→ **EXERCISE DIRECTIONS**
Extract every line of the data below and reproduce each one verbatim, with no alterations.

→ **STORED RECORDS**
_ _ _ _ _ _ _

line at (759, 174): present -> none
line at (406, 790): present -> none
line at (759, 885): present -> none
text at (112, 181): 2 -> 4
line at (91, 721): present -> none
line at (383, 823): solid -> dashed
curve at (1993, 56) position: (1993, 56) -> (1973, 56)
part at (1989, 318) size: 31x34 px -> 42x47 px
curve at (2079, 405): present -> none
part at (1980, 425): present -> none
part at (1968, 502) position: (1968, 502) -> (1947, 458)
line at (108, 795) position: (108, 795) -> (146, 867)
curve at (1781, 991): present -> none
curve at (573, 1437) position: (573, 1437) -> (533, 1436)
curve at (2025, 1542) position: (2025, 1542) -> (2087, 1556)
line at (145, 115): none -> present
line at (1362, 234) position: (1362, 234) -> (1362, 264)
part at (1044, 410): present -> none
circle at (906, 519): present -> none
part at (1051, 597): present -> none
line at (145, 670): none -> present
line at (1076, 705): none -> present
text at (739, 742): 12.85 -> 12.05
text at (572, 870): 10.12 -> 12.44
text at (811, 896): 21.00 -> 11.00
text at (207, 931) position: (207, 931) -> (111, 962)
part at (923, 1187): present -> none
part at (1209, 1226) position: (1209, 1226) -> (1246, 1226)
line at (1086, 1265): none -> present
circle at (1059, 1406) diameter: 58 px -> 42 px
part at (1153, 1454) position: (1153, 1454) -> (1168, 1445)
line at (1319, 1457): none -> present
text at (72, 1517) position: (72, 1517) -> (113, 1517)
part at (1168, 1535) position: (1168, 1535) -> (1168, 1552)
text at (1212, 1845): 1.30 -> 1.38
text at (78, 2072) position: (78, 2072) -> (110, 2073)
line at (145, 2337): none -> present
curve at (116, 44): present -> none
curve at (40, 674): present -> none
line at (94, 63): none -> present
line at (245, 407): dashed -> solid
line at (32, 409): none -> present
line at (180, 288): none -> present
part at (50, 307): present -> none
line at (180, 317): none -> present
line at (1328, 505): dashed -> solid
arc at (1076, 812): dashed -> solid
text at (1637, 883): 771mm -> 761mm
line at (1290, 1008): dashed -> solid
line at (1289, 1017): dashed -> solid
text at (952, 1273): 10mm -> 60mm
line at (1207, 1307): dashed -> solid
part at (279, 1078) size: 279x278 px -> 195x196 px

_ _ _ _ _ _ _

→ **FINAL RESULT**
line at (759, 174): present -> none
line at (406, 790): present -> none
line at (759, 885): present -> none
text at (112, 181): 2 -> 4
line at (91, 721): present -> none
line at (383, 823): solid -> dashed
curve at (1993, 56) position: (1993, 56) -> (1973, 56)
part at (1989, 318) size: 31x34 px -> 42x47 px
curve at (2079, 405): present -> none
part at (1980, 425): present -> none
part at (1968, 502) position: (1968, 502) -> (1947, 458)
line at (108, 795) position: (108, 795) -> (146, 867)
curve at (1781, 991): present -> none
curve at (573, 1437) position: (573, 1437) -> (533, 1436)
curve at (2025, 1542) position: (2025, 1542) -> (2087, 1556)
line at (145, 115): none -> present
line at (1362, 234) position: (1362, 234) -> (1362, 264)
part at (1044, 410): present -> none
circle at (906, 519): present -> none
part at (1051, 597): present -> none
line at (145, 670): none -> present
line at (1076, 705): none -> present
text at (739, 742): 12.85 -> 12.05
text at (572, 870): 10.12 -> 12.44
text at (811, 896): 21.00 -> 11.00
text at (207, 931) position: (207, 931) -> (111, 962)
part at (923, 1187): present -> none
part at (1209, 1226) position: (1209, 1226) -> (1246, 1226)
line at (1086, 1265): none -> present
circle at (1059, 1406) diameter: 58 px -> 42 px
part at (1153, 1454) position: (1153, 1454) -> (1168, 1445)
line at (1319, 1457): none -> present
text at (72, 1517) position: (72, 1517) -> (113, 1517)
part at (1168, 1535) position: (1168, 1535) -> (1168, 1552)
text at (1212, 1845): 1.30 -> 1.38
text at (78, 2072) position: (78, 2072) -> (110, 2073)
line at (145, 2337): none -> present
curve at (116, 44): present -> none
curve at (40, 674): present -> none
line at (94, 63): none -> present
line at (245, 407): dashed -> solid
line at (32, 409): none -> present
line at (180, 288): none -> present
part at (50, 307): present -> none
line at (180, 317): none -> present
line at (1328, 505): dashed -> solid
arc at (1076, 812): dashed -> solid
text at (1637, 883): 771mm -> 761mm
line at (1290, 1008): dashed -> solid
line at (1289, 1017): dashed -> solid
text at (952, 1273): 10mm -> 60mm
line at (1207, 1307): dashed -> solid
part at (279, 1078) size: 279x278 px -> 195x196 px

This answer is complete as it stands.